▶ _TEXT_
□ □ □ □ □

Hot off the twin successes of Animal House and The Blues Brothers, writer/director John Landis was finally able to get his werewolf project approved. Studio executives naturally wanted Landis to again cast John Belushi and Dan Aykroyd but Landis instead cast relative unknowns David Naughton and Griffin Dunne.

The cast is fantastic. David Naughton, at the time famous for being the face of Dr. Pepper, does a wonderful job handling the humor and pathos as our victim/werewolf David Kessler. Jenny Agutter is marvelously sexy as David’s nurse Alex Price. Griffin Dunne still manages to steal the show from both of them as David’s best friend Jack.

The score by Elmer Bernstein is effective but almost non-existent. This is due in part to Landis’ decision to use Bad Moon Rising and multiple versions of Blue Moon in the soundtrack. The licensed songs fit the quirky nature of the movie quite well.

Makeup special effects, not just limited to a werewolf, finally got their due with An American Werewolf in London. Rick Baker won the first ever Best Makeup Oscar in 1982 for his work on this film. He would go on to win again for Harry and the Hendersons (1987), Ed Wood (1994), The Nutty Professor (1996), Men in Black (1997), How the Grinch Stole Christmas (2000), and The Wolfman (2010). He was nominated five other times as well.

□ □ □ □ □

▶ _PROVIDED MATERIAL_
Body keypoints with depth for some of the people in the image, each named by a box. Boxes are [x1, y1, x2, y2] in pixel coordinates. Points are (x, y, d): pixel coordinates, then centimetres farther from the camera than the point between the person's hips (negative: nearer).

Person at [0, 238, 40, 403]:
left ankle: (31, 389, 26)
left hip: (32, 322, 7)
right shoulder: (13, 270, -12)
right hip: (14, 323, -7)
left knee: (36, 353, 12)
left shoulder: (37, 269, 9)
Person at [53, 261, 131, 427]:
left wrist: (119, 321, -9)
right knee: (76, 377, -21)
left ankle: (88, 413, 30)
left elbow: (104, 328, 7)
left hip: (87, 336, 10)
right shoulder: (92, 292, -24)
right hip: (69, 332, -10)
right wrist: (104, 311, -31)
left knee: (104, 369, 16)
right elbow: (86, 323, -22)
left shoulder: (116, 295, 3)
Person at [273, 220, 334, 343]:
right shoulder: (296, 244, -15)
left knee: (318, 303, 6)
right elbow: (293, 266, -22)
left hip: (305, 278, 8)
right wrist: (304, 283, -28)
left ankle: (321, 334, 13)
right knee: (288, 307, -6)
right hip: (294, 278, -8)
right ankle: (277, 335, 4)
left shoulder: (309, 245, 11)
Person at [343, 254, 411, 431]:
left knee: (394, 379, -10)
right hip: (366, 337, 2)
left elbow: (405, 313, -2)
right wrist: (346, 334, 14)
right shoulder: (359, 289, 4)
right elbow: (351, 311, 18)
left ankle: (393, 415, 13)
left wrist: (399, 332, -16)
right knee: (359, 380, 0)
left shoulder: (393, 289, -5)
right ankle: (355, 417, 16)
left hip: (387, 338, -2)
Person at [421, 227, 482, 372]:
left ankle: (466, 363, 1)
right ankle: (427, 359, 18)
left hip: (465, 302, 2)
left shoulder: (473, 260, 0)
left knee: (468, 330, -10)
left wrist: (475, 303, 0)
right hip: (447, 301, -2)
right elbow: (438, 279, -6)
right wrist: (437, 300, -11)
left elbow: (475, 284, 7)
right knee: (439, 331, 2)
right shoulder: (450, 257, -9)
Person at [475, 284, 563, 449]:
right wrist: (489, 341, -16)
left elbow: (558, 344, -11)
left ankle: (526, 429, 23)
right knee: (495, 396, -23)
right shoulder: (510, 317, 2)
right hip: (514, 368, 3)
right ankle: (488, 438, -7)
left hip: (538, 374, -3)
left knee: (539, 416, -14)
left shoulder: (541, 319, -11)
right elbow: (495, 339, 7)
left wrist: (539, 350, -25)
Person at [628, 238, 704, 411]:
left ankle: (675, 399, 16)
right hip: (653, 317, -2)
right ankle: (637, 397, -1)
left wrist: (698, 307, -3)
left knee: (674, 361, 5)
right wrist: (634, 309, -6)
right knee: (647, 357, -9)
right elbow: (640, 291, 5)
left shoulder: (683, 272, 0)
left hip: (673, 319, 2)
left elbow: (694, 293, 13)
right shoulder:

□ □ □ □ □

▶ _CHECK YOUR UNDERSTANDING_
A. Answer these from the werewolf movie review, one per line:
(i) Which two actors did studio executives want Landis to cast?
(ii) What was David Naughton famous for at the time?
(iii) What award did Rick Baker win in 1982 for his work on this film?
B. Write out the part of the werewolf movie review starting with "The cast is" and going on through "best friend Jack.", word for word.
C. Carry the werewolf movie review further, picking up after its last sentence.

▶ _PER-TASK OUTPUTS_
A.
(i) John Belushi and Dan Aykroyd
(ii) Being the face of Dr. Pepper
(iii) The first ever Best Makeup Oscar

B.
The cast is fantastic. David Naughton, at the time famous for being the face of Dr. Pepper, does a wonderful job handling the humor and pathos as our victim/werewolf David Kessler. Jenny Agutter is marvelously sexy as David’s nurse Alex Price. Griffin Dunne still manages to steal the show from both of them as David’s best friend Jack.

C.
The storyline is all over the map and the entire plot can easily be summed up in two sentences, albeit with spoilers. In spite of this, Landis’ script is able to mine the subject for a fantastic amount of humor without the film being a comedy, a true friendship, a sexual tryst that feels real, fantastic special effects, some scares, and a marvelous dream sequence.

Michael Jackson was so enamored of this film that he hired Landis to direct his Thriller video, Elmer Bernstein to do the incidental music, and Rick Baker to do the makeup effects. The Thriller video is also amazing and features a voiceover by Vincent Price.

People Watch:  John Landis does a cameo as the man being smashed into a window. He also did some of the stunts for the movie. Frank (Yoda) Oz has a small part as Mr. Collins and, as a result, Miss Piggy and Kermit also appear in the movie (as themselves).

Remake-itis: In 1997, director Anthony Waller and three writers tried to repeat Landis’ directing and writing success and made An American Werewolf in Paris. It was not a successful effort.